Segment Open

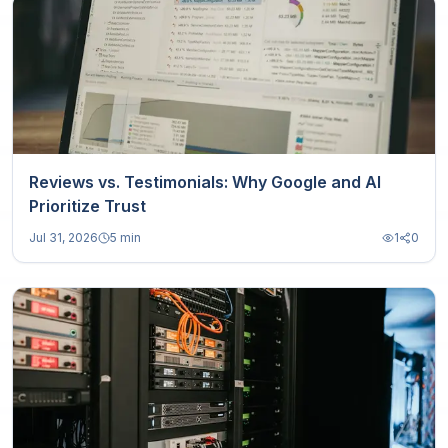
Reviews vs. Testimonials: Why Google and AI
Prioritize Trust
Jul 31, 2026
5 min
1
0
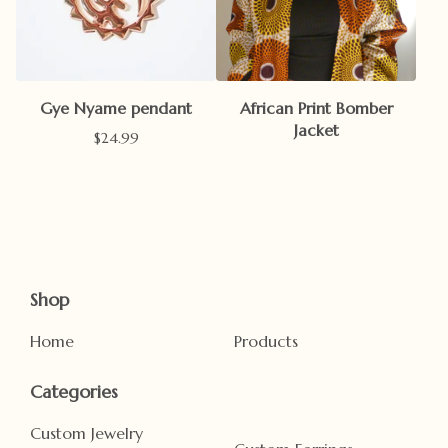
Gye Nyame pendant
African Print Bomber
Jacket
$
24.99
Shop
Home
Products
Categories
Custom Jewelry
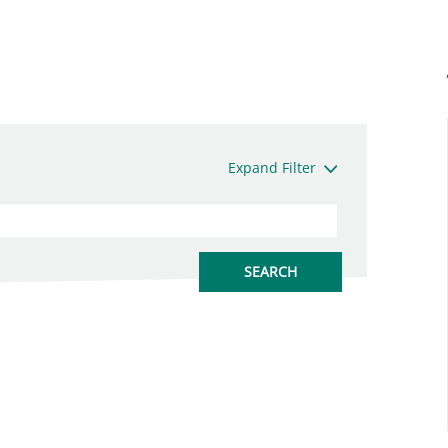
Expand Filter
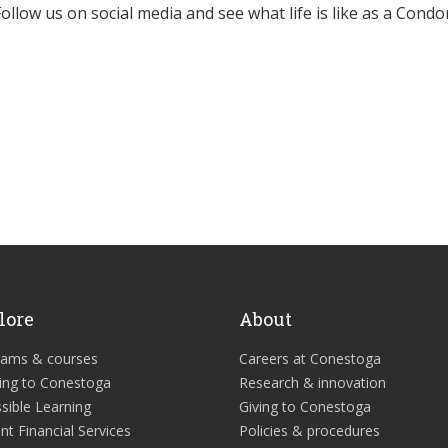
Follow us on social media and see what life is like as a Condor
lore
About
rams & courses
Careers at Conestoga
ing to Conestoga
Research & innovation
sible Learning
Giving to Conestoga
nt Financial Services
Policies & procedures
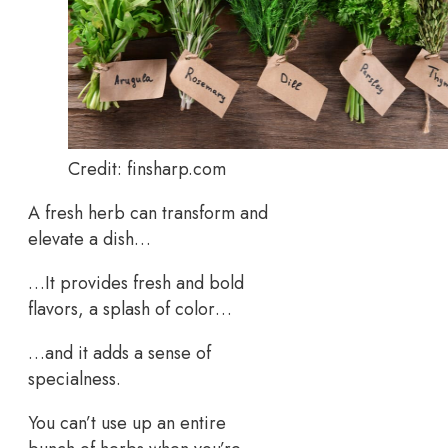
Credit: finsharp.com
A fresh herb can transform and
elevate a dish…
…It provides fresh and bold
flavors, a splash of color…
…and it adds a sense of
specialness.
You can’t use up an entire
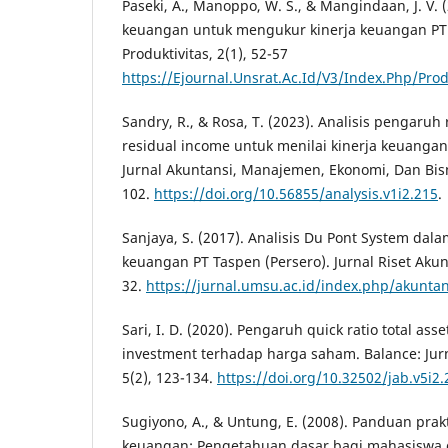
Paseki, A., Manoppo, W. S., & Mangindaan, J. V. (
keuangan untuk mengukur kinerja keuangan PT
Produktivitas, 2(1), 52-57
https://Ejournal.Unsrat.Ac.Id/V3/Index.Php/Prod
Sandry, R., & Rosa, T. (2023). Analisis pengaru
residual income untuk menilai kinerja keuangan
Jurnal Akuntansi, Manajemen, Ekonomi, Dan Bisni
102.
https://doi.org/10.56855/analysis.v1i2.215
.
Sanjaya, S. (2017). Analisis Du Pont System dal
keuangan PT Taspen (Persero). Jurnal Riset Akunt
32.
https://jurnal.umsu.ac.id/index.php/akuntan
Sari, I. D. (2020). Pengaruh quick ratio total ass
investment terhadap harga saham. Balance: Jurn
5(2), 123-134.
https://doi.org/10.32502/jab.v5i2
Sugiyono, A., & Untung, E. (2008). Panduan prak
keuangan: Pengetahuan dasar bagi mahasiswa d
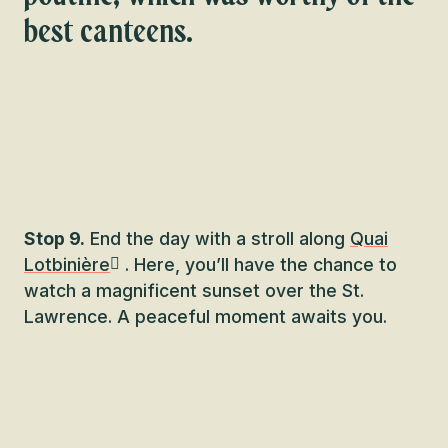
best canteens.
Stop 9.
End the day with a stroll along
Quai
Lotbinière
. Here, you’ll have the chance to
watch a magnificent sunset over the St.
Lawrence. A peaceful moment awaits you.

Segment Closed

#### What you need to do
All lines in the entries above that hold the word "https" need to be copied.

#### Task solution
https://Ejournal.Unsrat.Ac.Id/V3/Index.Php/Prod
https://doi.org/10.56855/analysis.v1i2.215
https://jurnal.umsu.ac.id/index.php/akuntan
https://doi.org/10.32502/jab.v5i2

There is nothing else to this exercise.